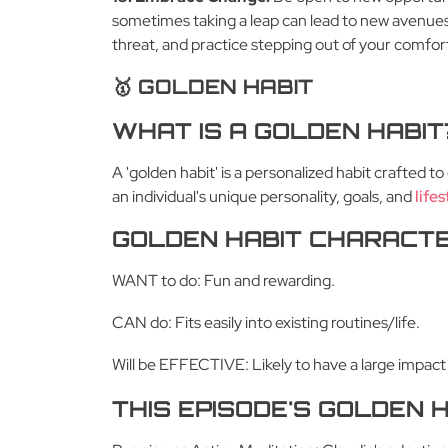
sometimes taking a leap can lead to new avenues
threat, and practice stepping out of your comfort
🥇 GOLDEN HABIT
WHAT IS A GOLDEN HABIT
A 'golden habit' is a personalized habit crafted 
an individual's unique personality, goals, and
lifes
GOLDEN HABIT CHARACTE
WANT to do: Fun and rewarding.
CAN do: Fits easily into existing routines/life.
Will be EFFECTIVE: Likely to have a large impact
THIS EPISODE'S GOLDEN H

......

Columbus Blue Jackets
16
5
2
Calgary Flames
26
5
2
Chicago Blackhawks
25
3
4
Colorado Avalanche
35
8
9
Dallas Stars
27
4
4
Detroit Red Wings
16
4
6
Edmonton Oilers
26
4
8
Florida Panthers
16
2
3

......

In the entries above, the lines between the one holding "sometimes taking a" and the one holding "THIS EPISODE'S GOLDEN H", inclusive, are to be printed exactly as written, and those alone.

sometimes taking a leap can lead to new avenues
threat, and practice stepping out of your comfort
🥇 GOLDEN HABIT
WHAT IS A GOLDEN HABIT
A 'golden habit' is a personalized habit crafted 
an individual's unique personality, goals, and
lifes
GOLDEN HABIT CHARACTE
WANT to do: Fun and rewarding.
CAN do: Fits easily into existing routines/life.
Will be EFFECTIVE: Likely to have a large impact
THIS EPISODE'S GOLDEN H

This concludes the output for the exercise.